Why Is Hu Jintao Going to Chicago?

Why not Silicon Valley, to show that China is mending relations with tech companies after its fight with Google? Why not Houston, home of Yao Ming? Why not New York? The answer is that Chicago has emerged as a clear, and unlikely, new favorite of the Chinese leadership. Seated at the head table on Wednesday was Mayor Richard Daley and his wife Maggie. Daley has gushed over the Chinese coming to town. “It is a big deal. Big, big, big, big. Big deal,” he said last week.

There are a few obvious reasons why Hu might go to Chicago: it’s the President’s home town; it’s the headquarters of Boeing, which just sold China $19 billion in airplanes; Illinois is also home to the U.S. operations of Wanxiang International, an auto-parts company that employs more Americans than any other Chinese company. But the deeper explanation involves how China has come to view the city differently than it did a few years ago. Five or six years ago, Chicago was still digging out from its old reputation among the Chinese as the home of Al Capone and Michael Jordan. The Beijing government could hardly care less about the place. In 2006, I watched Daley go have tea with Wang Qishan, who was then the mayor of Beijing and is now a vice-premier and top finance boss. Wang barely seemed to know who Daley was.

But Chicago was building America’s largest Chinese-language education program. There was nothing preordained about Chicago being home to a program of that scale. Rather, it was largely the work of a Chicago educator named Robert Davis, who had studied in China and returned to the city to discover that Chinese was not widely offered. Davis approached the school district, which hired him to start a broad-based program. Davis—whom I’ve known for a decade through China work—told me recently that the language program expanded abruptly after he had a chance encounter with Daley at a Chinese New Year event in 2004. “The next day I was called in to see the mayor,” Davis said. Chicago boosted spending on Chinese, won federal grants to hire teachers, and received money from the Chinese government to set up a Confucius Institute, a center for Chinese instruction, housed in a high school. Those centers—China’s answer to Germany’s Goethe Institut or the Alliance Française—have often stirred fears from critics that China would use them as Trojan horses to push a political line in foreign schools.

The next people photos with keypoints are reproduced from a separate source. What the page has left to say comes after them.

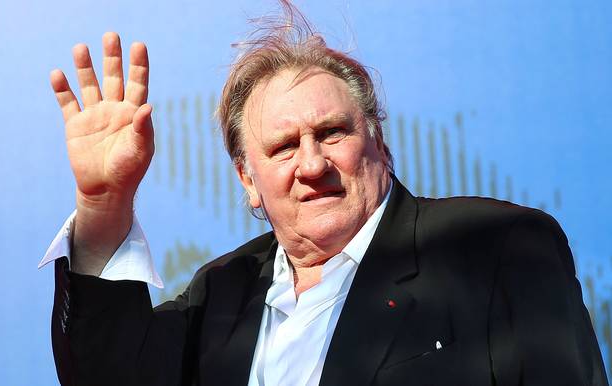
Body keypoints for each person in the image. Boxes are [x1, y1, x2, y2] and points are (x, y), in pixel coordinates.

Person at [40, 3, 607, 386]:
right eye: (284, 146)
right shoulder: (220, 292)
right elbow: (107, 374)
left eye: (332, 133)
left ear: (378, 142)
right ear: (247, 178)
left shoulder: (494, 247)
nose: (312, 164)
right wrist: (104, 202)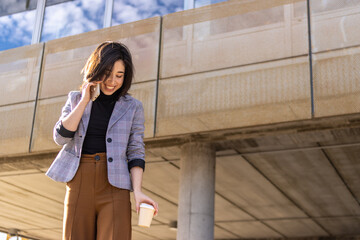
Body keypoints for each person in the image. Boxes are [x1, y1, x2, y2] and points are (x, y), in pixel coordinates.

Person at [46, 41, 158, 240]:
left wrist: (138, 191)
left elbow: (136, 151)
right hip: (79, 181)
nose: (112, 81)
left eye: (119, 75)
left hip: (116, 186)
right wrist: (84, 101)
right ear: (96, 70)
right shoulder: (75, 99)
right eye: (107, 73)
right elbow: (61, 137)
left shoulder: (133, 107)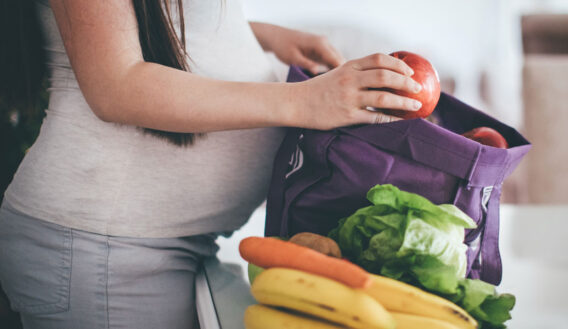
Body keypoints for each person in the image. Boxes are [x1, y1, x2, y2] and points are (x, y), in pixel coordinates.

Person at [0, 0, 424, 328]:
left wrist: (259, 36)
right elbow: (115, 85)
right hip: (106, 249)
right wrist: (308, 100)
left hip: (146, 244)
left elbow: (145, 18)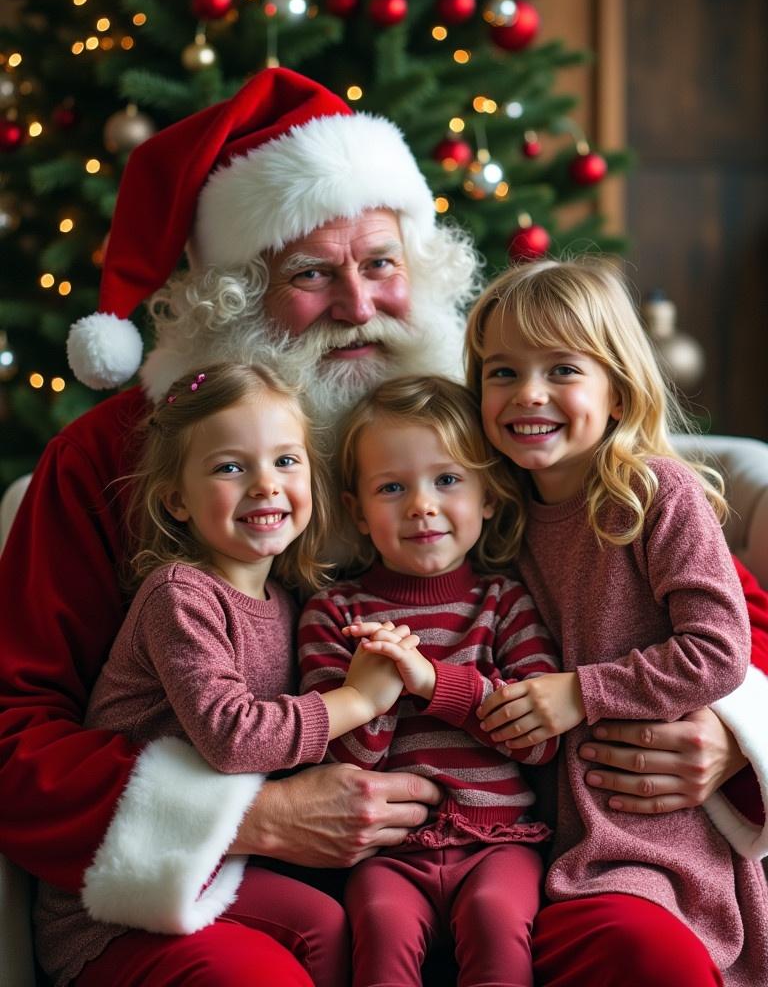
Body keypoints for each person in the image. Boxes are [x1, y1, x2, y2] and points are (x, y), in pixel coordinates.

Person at [0, 67, 766, 983]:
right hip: (217, 885)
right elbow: (15, 726)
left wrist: (730, 738)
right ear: (236, 294)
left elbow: (730, 620)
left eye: (382, 265)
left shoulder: (488, 435)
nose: (360, 307)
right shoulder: (120, 457)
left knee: (640, 959)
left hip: (522, 859)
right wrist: (250, 818)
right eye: (313, 274)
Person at [34, 361, 413, 987]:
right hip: (124, 892)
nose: (265, 485)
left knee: (327, 924)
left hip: (215, 864)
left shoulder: (286, 601)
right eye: (230, 467)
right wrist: (357, 700)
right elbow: (234, 738)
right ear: (175, 498)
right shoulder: (180, 596)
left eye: (286, 462)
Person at [465, 256, 768, 986]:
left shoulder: (655, 495)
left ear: (618, 389)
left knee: (645, 950)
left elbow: (718, 651)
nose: (527, 394)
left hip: (647, 834)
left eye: (562, 369)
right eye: (501, 373)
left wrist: (580, 692)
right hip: (525, 835)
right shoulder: (488, 514)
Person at [299, 374, 559, 986]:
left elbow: (539, 739)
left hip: (500, 841)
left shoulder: (506, 603)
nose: (421, 504)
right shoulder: (336, 614)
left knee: (498, 923)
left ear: (488, 495)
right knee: (382, 929)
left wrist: (430, 680)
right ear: (357, 512)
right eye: (392, 487)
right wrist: (376, 693)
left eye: (447, 480)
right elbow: (336, 758)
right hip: (388, 854)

“There were certainly questioning voices and critics along the way, and there continues to be,” Davis, who now works as a liason with China for the U.S. College Board, said. “I was pretty aware of the things that people might be nervous about, or which would be potentially questionable, but [I] never encountered anything that we had to say no to or which was of a concern,” he added.

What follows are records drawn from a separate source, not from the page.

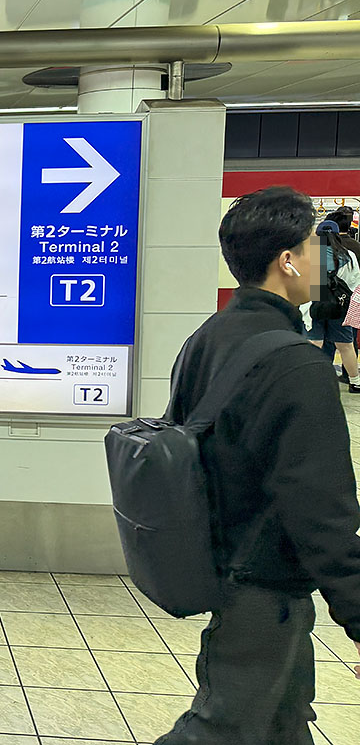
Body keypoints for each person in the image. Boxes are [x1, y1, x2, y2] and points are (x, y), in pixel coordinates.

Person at [158, 186, 360, 744]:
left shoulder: (206, 338)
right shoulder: (296, 364)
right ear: (288, 261)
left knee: (282, 724)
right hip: (263, 583)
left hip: (219, 561)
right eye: (315, 248)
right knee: (220, 731)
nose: (323, 262)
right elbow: (322, 508)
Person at [304, 219, 360, 393]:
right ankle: (355, 382)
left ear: (318, 235)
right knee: (346, 346)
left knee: (314, 343)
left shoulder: (309, 254)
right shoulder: (348, 255)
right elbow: (355, 284)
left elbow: (302, 283)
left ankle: (311, 381)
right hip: (340, 307)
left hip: (314, 305)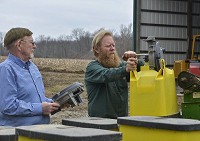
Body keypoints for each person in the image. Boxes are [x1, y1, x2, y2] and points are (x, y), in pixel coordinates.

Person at [0, 27, 60, 126]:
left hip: (41, 130)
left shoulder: (33, 68)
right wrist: (40, 108)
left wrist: (54, 103)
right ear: (19, 45)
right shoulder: (6, 69)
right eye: (32, 43)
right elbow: (8, 106)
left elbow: (35, 100)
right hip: (18, 133)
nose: (35, 46)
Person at [84, 29, 144, 119]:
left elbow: (142, 68)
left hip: (121, 121)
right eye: (108, 46)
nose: (112, 49)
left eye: (113, 45)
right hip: (99, 123)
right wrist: (126, 69)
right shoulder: (92, 68)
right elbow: (107, 75)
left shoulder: (120, 66)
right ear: (96, 49)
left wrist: (134, 59)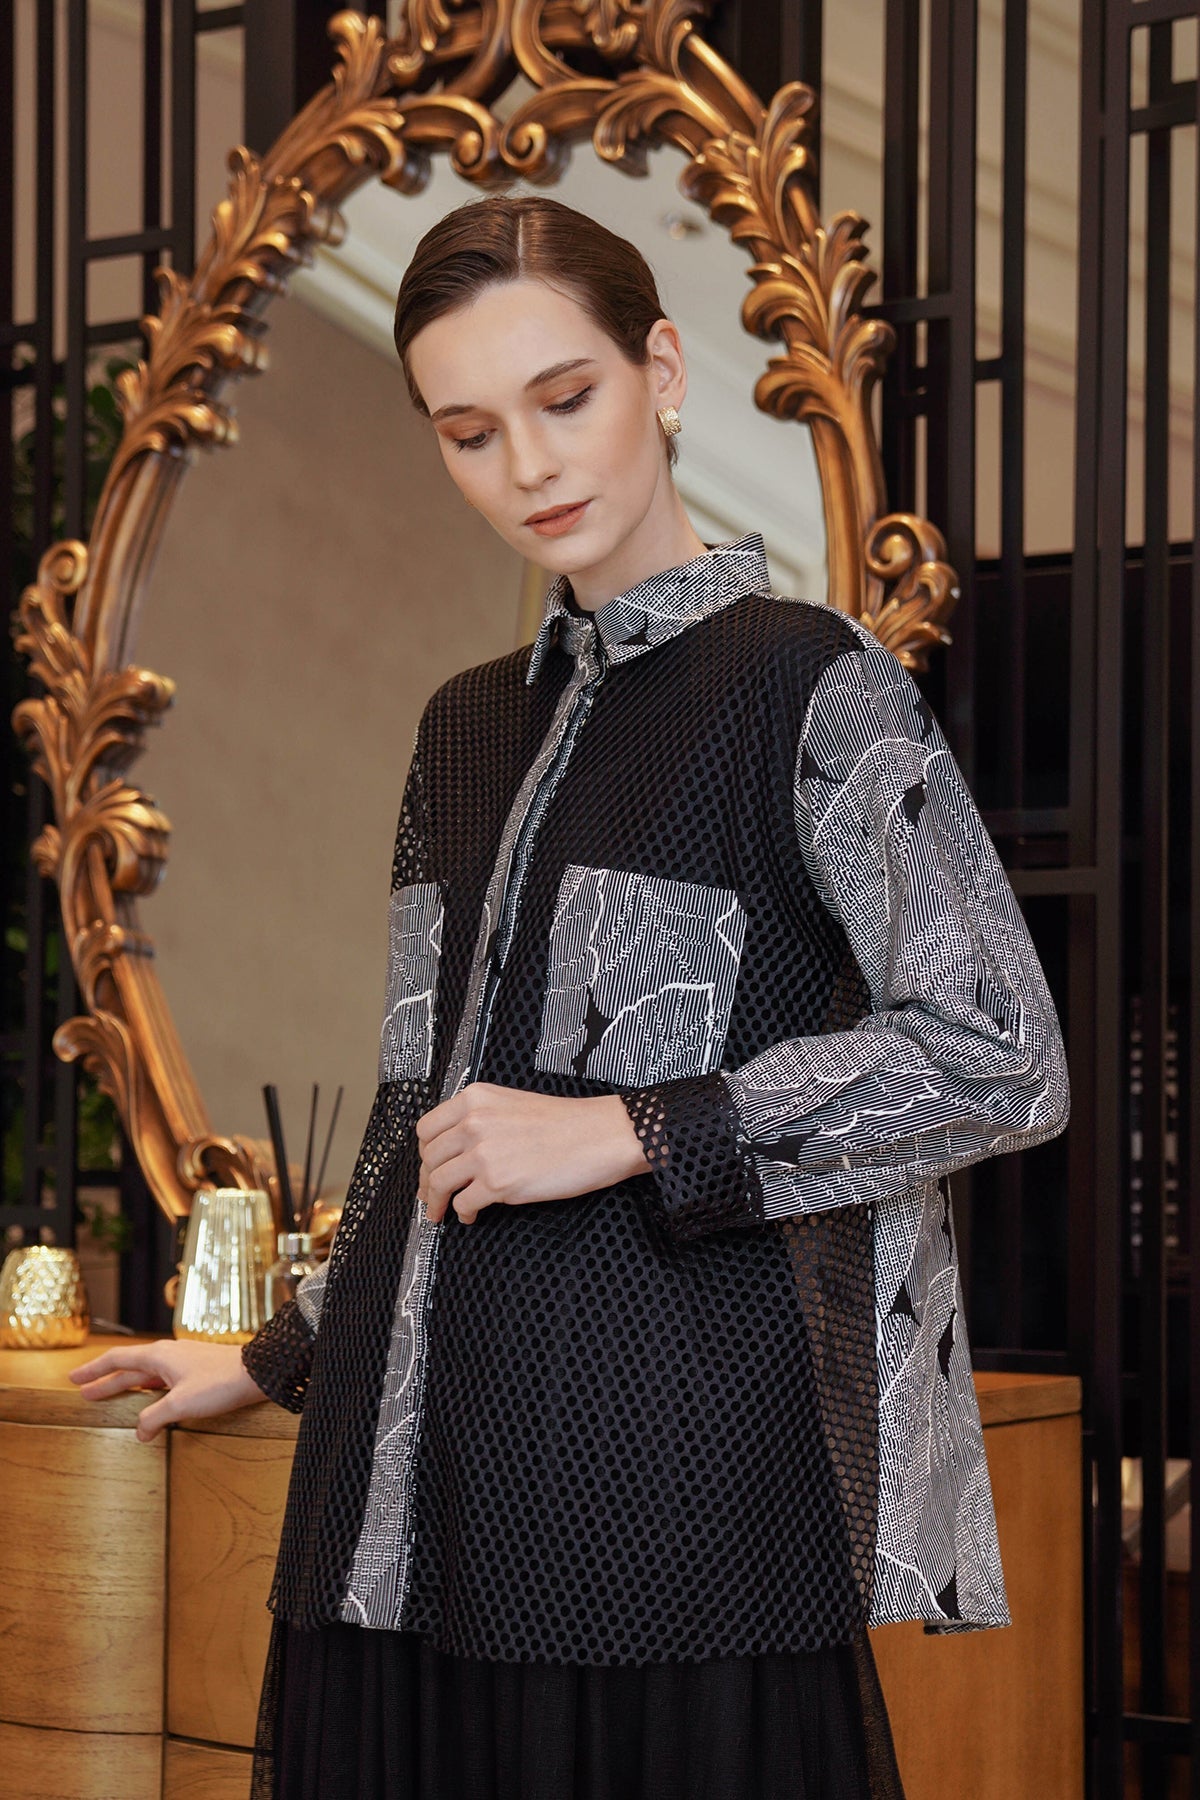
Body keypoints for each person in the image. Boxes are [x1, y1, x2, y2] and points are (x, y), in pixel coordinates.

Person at [69, 192, 1070, 1799]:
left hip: (665, 1495)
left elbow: (1001, 1052)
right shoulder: (464, 728)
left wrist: (628, 1128)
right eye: (469, 433)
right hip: (401, 1498)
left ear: (661, 372)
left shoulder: (810, 684)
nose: (527, 465)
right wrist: (274, 1354)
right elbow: (419, 1107)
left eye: (565, 397)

Today, Chicago has the largest Confucius Institute in the world, which Hu will visit this week. Since 2006, the Chinese government has donated roughly $1.6 million in funds and materials to Chicago schools. The city employs fifty-eight full-time Chinese-language teachers; they oversee twelve thousand public-school students learning Chinese. I’ve sat in on Chinese classes in poor neighborhoods, and I’ve seen how it compels students to see China as a plausible part of their lives. Most of those kids will never learn enough Chinese to make a career out of it, but that’s not the point. Those kids are growing up to believe, at least on some level, that China can be a part of their lives. And that is worth something.